Towards the latter half of the decade, Atlanta’s music scene has ushered in a new generation of artists, but the spirit of the music they’re making harkens back to previous eras. Artists such as 21 Savage, Gunna and Lil Baby have continued Atlanta’s legacy of trap music, while rappers such as Lil Nas X have merged the trap sound with country music to massive, record-breaking effect, showcasing, as many of the local rappers before him had done, that black southern life isn’t monolithic.

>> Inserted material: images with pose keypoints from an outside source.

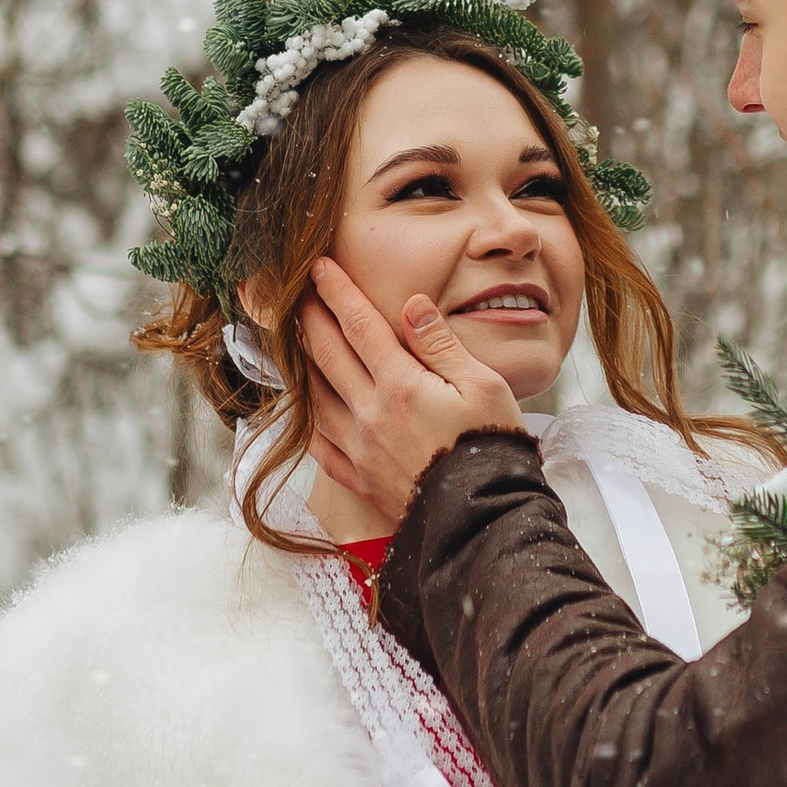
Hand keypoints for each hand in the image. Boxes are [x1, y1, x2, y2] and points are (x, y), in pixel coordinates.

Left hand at [300, 256, 523, 525]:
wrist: (483, 519)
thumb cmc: (492, 447)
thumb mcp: (482, 384)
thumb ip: (440, 343)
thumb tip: (410, 304)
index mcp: (400, 384)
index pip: (358, 325)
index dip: (337, 292)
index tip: (319, 267)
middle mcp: (369, 413)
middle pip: (326, 355)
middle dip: (309, 318)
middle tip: (296, 293)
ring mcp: (359, 448)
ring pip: (314, 396)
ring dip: (301, 363)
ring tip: (294, 341)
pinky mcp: (360, 478)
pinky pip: (319, 443)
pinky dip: (307, 419)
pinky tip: (306, 409)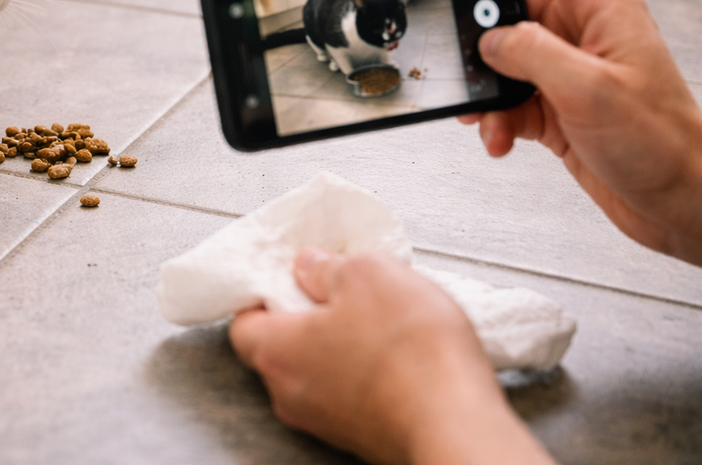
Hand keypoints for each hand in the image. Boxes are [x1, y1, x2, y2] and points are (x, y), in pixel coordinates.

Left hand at [230, 249, 552, 464]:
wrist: (458, 424)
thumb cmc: (412, 353)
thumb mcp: (368, 274)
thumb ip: (328, 266)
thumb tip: (312, 265)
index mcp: (276, 351)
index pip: (243, 322)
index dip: (264, 292)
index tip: (290, 274)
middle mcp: (290, 394)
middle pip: (281, 346)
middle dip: (308, 315)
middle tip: (341, 291)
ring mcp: (325, 421)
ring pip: (317, 370)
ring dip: (341, 343)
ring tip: (381, 320)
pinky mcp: (360, 436)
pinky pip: (349, 393)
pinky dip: (365, 371)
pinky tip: (399, 354)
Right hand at [443, 0, 701, 268]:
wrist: (683, 201)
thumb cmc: (662, 143)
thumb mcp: (589, 89)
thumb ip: (530, 53)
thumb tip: (488, 39)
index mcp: (600, 1)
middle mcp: (581, 25)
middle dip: (474, 26)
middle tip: (454, 44)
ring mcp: (566, 64)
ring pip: (499, 53)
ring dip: (482, 85)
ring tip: (483, 111)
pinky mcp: (554, 102)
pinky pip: (505, 95)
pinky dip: (493, 116)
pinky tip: (498, 138)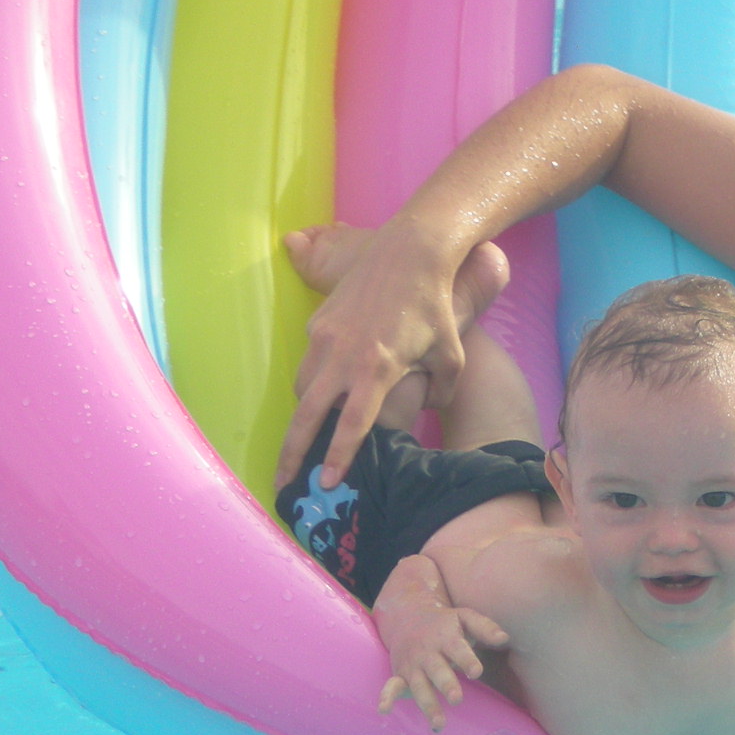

Rapper Yung Baby Tate, who says she first started making music as a 13-year-old at the top of this decade, believes witnessing the city’s growth in the last ten years has inspired her evolution as an artist. “It let me know I don’t have to be stuck to one sound just because I’m from here,” she says. Rapper Euro Gotit says this individuality – mixed with the unity and support felt throughout the city’s music scene – is what helps the city to stay relevant. “We’re more so about trying to build ourselves as artists, not so much trying to continue a legacy,” he says. “You can’t really give a fuck. You gotta be set in on who you are as a person. [Atlanta] might have a sound but, for those who lasted, nobody really came out trying to sound like the next man. And, if they did, somehow they found a way to evolve [that sound] into something bigger.”
Zaytoven echoes these sentiments. “Atlanta is everything,” he says. “Atlanta is crunk music, Atlanta is swag music. Atlanta is gangsta music. Atlanta is conscious music. Atlanta is snap music. It’s dance music. It’s all of that.”